Martin Mooij: “BREEAM is wereldwijd dé duurzaamheidsstandaard voor gebouwen. We moeten er natuurlijk voor zorgen dat BREEAM-NL en Paris Proof goed op elkaar aansluiten. Daarover zijn we blijvend in gesprek met de moederorganisatie van BREEAM, de BRE in Groot-Brittannië. De BRE ziet ook dat energiegebruik een belangrijk thema voor de komende jaren wordt, dus heeft dit als een van haar speerpunten benoemd. Verder zijn andere Green Building Councils in de wereld en GRESB bezig met soortgelijke initiatieven, allemaal gebaseerd op het werkelijk energieverbruik in gebouwen. Dit stemmen we met elkaar af.”

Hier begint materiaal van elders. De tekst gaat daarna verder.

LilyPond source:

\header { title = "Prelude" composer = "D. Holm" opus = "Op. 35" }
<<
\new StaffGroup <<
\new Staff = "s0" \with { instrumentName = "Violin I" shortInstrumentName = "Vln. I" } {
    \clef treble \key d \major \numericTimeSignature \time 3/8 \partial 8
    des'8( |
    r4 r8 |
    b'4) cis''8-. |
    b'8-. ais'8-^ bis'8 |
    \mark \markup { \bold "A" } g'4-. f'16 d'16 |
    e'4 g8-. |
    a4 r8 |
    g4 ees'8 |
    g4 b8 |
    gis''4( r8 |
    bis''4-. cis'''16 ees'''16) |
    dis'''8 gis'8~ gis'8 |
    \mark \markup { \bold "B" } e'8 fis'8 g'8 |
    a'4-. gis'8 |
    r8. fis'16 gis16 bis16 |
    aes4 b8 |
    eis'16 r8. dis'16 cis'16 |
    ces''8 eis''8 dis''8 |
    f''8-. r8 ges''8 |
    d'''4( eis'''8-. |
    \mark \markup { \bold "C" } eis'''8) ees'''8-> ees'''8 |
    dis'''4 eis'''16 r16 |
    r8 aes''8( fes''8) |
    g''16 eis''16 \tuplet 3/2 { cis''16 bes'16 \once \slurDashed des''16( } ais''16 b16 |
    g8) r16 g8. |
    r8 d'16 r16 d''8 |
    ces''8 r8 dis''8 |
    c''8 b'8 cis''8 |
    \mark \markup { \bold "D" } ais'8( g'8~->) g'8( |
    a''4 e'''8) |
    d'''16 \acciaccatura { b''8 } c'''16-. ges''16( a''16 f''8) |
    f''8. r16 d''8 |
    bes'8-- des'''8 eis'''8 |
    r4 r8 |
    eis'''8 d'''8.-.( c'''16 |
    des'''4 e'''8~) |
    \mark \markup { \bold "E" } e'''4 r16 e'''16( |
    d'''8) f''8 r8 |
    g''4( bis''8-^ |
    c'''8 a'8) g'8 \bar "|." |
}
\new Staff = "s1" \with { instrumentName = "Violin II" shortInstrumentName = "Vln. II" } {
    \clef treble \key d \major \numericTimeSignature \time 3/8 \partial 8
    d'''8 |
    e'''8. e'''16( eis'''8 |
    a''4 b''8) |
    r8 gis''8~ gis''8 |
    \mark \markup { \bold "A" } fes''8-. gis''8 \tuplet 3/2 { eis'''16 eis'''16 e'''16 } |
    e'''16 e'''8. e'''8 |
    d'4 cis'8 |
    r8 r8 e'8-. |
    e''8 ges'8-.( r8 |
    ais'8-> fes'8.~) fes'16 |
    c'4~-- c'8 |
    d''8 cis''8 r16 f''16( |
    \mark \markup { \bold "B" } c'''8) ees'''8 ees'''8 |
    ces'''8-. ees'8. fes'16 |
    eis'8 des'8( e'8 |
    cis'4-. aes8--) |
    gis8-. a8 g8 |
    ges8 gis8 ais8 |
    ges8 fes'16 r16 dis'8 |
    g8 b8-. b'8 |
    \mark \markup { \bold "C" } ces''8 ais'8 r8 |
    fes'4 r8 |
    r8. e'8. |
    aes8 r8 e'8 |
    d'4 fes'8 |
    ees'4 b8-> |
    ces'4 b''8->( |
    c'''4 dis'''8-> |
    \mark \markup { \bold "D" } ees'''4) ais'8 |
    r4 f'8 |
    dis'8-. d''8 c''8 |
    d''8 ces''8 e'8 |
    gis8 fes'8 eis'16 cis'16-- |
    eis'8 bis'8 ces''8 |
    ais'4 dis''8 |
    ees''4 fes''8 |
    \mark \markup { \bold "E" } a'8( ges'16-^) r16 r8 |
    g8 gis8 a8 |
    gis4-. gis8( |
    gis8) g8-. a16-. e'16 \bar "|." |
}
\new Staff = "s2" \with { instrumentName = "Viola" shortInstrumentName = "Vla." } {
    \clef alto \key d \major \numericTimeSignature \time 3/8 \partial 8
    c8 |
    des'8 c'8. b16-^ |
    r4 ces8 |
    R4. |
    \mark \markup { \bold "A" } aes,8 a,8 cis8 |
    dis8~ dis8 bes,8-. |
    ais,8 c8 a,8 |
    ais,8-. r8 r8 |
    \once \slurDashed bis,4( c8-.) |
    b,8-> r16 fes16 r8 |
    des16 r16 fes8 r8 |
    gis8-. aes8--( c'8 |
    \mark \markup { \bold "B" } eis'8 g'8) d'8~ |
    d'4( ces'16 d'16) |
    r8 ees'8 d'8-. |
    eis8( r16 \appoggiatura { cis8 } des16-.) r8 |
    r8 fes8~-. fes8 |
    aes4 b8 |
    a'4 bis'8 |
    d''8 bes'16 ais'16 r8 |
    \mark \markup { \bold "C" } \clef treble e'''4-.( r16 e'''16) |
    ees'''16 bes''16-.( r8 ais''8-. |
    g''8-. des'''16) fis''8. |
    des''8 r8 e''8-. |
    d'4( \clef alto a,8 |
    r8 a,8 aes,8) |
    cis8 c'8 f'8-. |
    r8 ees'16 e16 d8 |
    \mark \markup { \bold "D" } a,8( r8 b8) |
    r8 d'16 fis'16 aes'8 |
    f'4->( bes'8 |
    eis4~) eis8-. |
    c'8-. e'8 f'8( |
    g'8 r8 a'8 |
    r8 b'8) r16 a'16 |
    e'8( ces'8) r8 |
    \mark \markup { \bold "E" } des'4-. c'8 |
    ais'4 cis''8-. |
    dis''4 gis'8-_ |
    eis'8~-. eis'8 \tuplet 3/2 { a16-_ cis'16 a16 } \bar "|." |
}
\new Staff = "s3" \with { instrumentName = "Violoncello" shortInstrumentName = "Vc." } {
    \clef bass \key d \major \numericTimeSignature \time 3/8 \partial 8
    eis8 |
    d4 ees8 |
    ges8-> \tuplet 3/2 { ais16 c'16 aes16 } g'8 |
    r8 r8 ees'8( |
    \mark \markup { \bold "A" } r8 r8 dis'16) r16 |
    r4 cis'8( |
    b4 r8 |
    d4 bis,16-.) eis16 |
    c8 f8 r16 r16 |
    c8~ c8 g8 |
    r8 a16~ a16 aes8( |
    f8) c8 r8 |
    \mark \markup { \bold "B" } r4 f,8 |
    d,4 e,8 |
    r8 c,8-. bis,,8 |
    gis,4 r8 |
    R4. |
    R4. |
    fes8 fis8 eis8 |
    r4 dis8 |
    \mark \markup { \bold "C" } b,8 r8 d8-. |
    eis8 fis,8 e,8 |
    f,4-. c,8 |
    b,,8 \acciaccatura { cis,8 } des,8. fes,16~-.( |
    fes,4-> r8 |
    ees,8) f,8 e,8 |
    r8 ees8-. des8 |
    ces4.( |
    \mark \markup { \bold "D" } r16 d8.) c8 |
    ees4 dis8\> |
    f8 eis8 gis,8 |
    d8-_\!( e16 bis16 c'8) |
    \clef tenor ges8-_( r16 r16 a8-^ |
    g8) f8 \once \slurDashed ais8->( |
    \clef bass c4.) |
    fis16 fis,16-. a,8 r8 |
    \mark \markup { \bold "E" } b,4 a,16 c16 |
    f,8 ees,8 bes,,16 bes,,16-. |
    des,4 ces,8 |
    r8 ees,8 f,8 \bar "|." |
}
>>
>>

Hoe reageren marktpartijen op de twee meetmethodes: BREEAM-NL In-Use en Paris Proof?
Thomas Metz: “Heel goed. We zien dat het aantal organisaties met een BREEAM-NL In-Use certificaat gestaag groeit. Inmiddels wordt BREEAM-NL In-Use bij meer dan 600 gebouwen actief toegepast. We proberen partijen te verleiden om niet alleen de prestaties van het gebouw te meten, maar vooral ook hoe het wordt gebruikt en wordt beheerd.”
Martin Mooij: “Voor Paris Proof, dat een kortere geschiedenis heeft, zijn nog geen cijfers beschikbaar. Bovendien is het vrij beschikbaar. We horen uit ons netwerk dat steeds meer partijen ermee aan de slag gaan, er studie naar doen en er doelstellingen op formuleren. Nog niet veel gebouwen halen de norm nog, daar moeten we eerlijk over zijn. Paris Proof is een zeer scherpe ambitie. Maar de lat moet ook hoog liggen om Parijs te halen.”